I’ve never played the dulcimer, but I have played a dobro guitar and I know these instruments are very different.

Also, if you’re curious about how the dobro compares to the slide guitar style, check out my post about dobro vs slide guitar.

But I decided to learn exactly how they differ and share it here on the blog!

Let’s get to it.

What Is a Dobro?

There are some confusions as to what dobro is. The term comes from the Slovakian language, and it means “good.” And it’s actually an instrument brand name, which later became a generic name for an instrument.

Slovak musician and inventor John Dopyera came up with the resonator. In the 1920s, guitar players were in dire need of more volume. No guitar player could compete with other instruments.

Dopyera’s solution was to add resonator cones to a guitar body. Additionally, the earliest resonator guitars had metal bodies. This increased the instrument’s output volume. But the main trick was still in the resonating cones. Wooden-bodied resonator guitars were very loud as well.

Dopyera designed and manufactured these instruments under the National brand. In 1929, he left the company and started Dobro. His most famous products were wooden-body single-cone resonator guitars.

The brand name became very popular. Eventually, all single-cone wooden-body resonator guitars got this nickname. “Dobro” is still a generic term for such instruments.

Dobro Vs Dulcimer: How Does a Dobro Sound?

Paul Beard Goldtone Roundneck Dobro Demo
Of course, the best way to get a sense of this instrument’s sound is to listen to it!

First and foremost, the dobro is an acoustic guitar. You can notice the main sonic characteristics of an acoustic guitar. However, it’s much louder and significantly brighter-sounding. Its metal resonating cones give a different twist to it. For instance, you can notice a sharper attack and louder noise when picking its strings.

How do You Play a Dobro?

In most cases, a dobro is played with a slide. With a regular guitar, you might have issues playing this technique. There’s a lack of output volume and sustain. However, metal cones on the body help with sound reproduction.

Additionally, you can notice a stronger attack on every note. And the instrument brings brightness into the sonic mix. As a result, you get a very unique tone. This makes the dobro popular among blues, bluegrass, and folk musicians. You can say the same thing about metal-bodied resonator guitars as well.
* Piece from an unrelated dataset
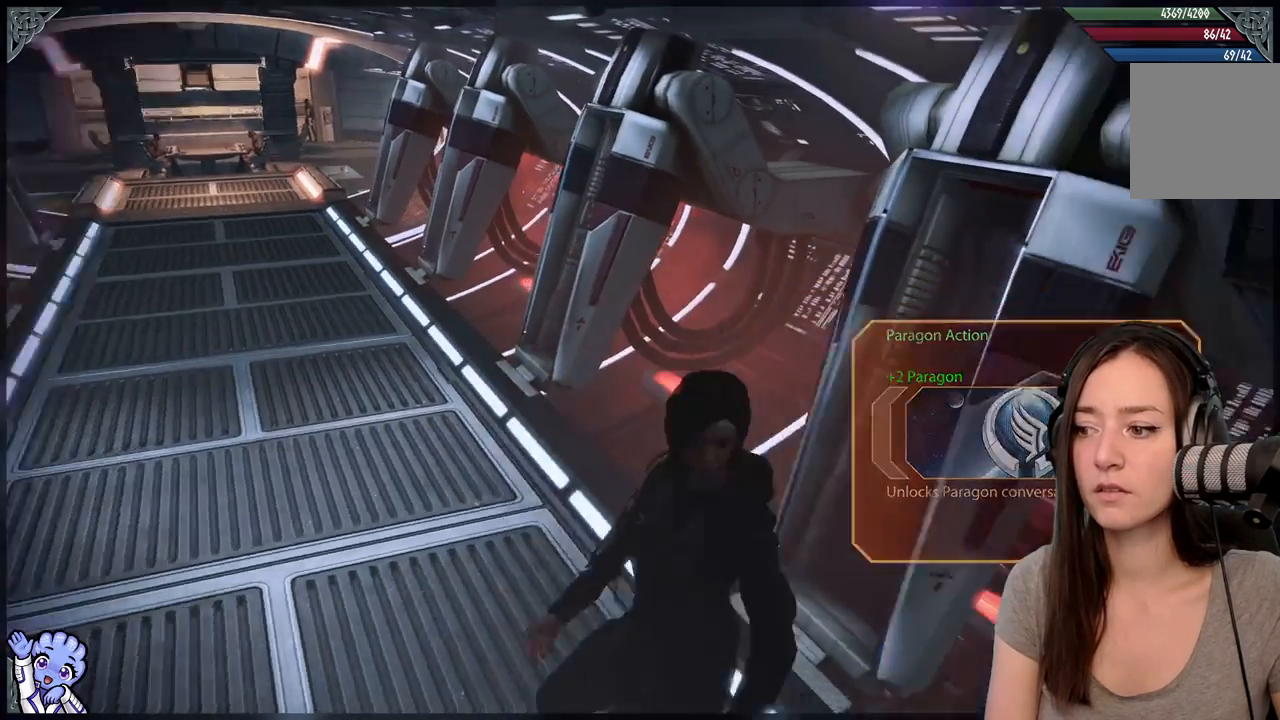
{"buttons": [], "left_stick": "down", "right_stick": "down-right", "events": [[483, "left_stick", "down"]]}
Of course, it’s not uncommon to see musicians playing dobro like any other guitar. You’re not obligated to exclusively play the slide technique on it. This makes it a great choice for anyone who needs a louder output on a regular guitar. Additionally, it also brings a lot of brightness.

Dobro Vs Dulcimer: Types of Dobros

Douglas Francisco playing 1930's National Square Neck at Norman's Rare Guitars
This video features a square-neck dobro.

There are two main types of dobros. These are:

A round-neck dobro has a normal neck. You can play it just like any other guitar. Be it regular or slide techniques, you hold the instrument to your body.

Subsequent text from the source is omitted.